Ero colpevole. Di non saper raggiungere
per troppa mira la chiusa morbidezza
del tuo cuore: passando per la mente,
sì, con le parole, le valorose mie nobili
scudiere, cui avevo sempre dato
immenso credito - che a loro era passata
la gloria delle chiavi. E adesso che cos'erano
se non le vuote prove di un avvocato
che voglia impratichirsi del mestiere?
Un'impotente e macchinosa avvocatura
per rendermi ai tuoi occhi, e ai miei,
meno colpevole.
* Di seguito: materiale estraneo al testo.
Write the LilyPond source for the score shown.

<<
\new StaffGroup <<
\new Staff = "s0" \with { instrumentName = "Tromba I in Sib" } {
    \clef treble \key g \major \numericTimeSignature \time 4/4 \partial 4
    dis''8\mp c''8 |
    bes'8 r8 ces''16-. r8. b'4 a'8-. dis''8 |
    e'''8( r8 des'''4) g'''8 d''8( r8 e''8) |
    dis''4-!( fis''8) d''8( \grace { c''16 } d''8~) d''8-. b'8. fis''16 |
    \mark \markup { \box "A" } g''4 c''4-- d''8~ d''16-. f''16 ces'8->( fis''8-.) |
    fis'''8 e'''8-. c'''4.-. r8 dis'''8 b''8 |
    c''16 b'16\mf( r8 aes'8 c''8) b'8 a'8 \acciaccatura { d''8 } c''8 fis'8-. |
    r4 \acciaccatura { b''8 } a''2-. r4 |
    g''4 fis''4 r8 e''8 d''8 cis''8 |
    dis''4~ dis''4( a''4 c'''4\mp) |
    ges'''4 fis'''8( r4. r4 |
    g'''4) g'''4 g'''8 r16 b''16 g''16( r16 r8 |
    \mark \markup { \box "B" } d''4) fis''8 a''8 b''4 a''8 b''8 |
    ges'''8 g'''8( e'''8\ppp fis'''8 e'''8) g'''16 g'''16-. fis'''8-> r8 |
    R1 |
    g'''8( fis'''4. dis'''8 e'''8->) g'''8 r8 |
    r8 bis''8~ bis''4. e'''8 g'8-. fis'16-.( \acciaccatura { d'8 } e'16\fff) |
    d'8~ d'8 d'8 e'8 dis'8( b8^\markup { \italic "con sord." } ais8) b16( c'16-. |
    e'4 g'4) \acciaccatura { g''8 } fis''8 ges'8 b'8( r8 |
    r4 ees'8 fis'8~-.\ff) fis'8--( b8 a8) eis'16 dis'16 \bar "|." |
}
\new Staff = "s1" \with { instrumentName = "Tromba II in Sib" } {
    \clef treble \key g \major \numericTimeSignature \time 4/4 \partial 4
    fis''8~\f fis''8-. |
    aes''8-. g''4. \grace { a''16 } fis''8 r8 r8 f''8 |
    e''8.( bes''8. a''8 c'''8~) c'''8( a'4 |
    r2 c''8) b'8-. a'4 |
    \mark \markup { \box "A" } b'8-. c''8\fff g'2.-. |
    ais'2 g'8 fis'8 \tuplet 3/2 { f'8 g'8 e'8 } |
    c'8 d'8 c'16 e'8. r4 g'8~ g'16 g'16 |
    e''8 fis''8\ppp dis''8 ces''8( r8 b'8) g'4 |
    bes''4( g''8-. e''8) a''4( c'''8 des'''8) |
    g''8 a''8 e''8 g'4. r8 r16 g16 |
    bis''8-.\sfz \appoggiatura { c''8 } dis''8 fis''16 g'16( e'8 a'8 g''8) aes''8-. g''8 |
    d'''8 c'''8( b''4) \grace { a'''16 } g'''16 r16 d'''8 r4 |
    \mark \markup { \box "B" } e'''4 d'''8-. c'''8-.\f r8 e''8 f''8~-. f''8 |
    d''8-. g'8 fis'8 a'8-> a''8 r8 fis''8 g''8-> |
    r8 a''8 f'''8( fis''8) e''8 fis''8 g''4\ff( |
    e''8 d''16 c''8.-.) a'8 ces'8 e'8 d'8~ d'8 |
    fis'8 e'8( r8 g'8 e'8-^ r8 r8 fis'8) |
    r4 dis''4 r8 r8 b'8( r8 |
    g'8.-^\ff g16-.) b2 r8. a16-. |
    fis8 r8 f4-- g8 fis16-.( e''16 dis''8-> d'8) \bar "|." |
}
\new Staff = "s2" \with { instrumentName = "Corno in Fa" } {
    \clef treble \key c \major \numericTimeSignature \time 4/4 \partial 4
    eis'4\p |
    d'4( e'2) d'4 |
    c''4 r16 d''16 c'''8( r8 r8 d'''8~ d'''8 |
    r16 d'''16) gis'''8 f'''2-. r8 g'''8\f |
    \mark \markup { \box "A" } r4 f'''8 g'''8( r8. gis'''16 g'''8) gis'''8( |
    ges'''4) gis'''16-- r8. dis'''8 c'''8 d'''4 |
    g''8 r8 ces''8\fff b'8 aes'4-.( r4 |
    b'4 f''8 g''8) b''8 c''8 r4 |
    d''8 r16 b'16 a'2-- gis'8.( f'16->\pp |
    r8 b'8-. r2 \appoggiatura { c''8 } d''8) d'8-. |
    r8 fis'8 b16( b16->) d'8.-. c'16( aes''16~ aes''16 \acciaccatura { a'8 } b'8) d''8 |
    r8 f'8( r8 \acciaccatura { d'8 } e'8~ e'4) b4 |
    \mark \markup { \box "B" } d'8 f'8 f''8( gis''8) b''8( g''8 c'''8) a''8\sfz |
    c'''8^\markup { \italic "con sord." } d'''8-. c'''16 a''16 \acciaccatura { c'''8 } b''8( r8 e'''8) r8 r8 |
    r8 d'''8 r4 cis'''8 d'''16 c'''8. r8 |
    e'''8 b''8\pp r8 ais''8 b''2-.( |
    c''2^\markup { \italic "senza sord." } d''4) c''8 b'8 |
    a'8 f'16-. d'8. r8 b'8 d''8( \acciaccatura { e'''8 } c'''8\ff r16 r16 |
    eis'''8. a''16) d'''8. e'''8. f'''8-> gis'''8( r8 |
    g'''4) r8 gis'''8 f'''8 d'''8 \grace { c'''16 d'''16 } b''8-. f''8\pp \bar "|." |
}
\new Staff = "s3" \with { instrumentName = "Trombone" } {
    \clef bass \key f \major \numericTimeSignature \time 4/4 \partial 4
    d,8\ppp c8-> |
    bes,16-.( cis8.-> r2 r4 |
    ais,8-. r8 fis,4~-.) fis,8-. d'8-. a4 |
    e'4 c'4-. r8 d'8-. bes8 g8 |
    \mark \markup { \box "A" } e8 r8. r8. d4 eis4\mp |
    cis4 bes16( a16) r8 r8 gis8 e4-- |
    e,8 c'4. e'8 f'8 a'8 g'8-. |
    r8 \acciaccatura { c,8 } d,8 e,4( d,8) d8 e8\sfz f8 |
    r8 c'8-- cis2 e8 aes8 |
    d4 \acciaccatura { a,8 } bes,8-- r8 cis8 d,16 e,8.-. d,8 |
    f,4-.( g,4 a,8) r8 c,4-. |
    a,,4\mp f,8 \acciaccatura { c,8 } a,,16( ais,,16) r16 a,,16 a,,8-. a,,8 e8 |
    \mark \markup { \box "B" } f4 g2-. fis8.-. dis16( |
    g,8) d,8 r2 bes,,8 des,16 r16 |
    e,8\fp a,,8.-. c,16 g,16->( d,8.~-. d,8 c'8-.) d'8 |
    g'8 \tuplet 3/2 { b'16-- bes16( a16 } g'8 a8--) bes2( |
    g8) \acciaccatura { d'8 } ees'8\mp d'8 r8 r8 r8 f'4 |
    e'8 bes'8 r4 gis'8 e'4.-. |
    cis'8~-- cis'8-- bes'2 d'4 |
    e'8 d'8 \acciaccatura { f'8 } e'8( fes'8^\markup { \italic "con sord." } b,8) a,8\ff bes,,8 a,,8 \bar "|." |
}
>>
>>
Di non saper trovare
la porta che non c'era, quella sognata porta
che ti chiudeva centuplicata in bene,
che anche tu, guardiana stanca, sapevi
che non c'era, ma che anche tu sognavi
sperando che le chiavi, la faticosa
virtù delle mie chiavi facesse esistere
quello che non c'era, che se io avessi inventato
il suono giusto, il giusto combinarsi
di parole, fossi riuscita nella
descrizione, saremmo entrate in due
in quell'invenzione. Per poi scoprire
che il piacere non ha porte e che
se mai l'avesse stanno aperte, che
potevamo allora rimanere fuori
sfornite e arrese tutte e due alla pari
giocando io alla porta tu alle chiavi.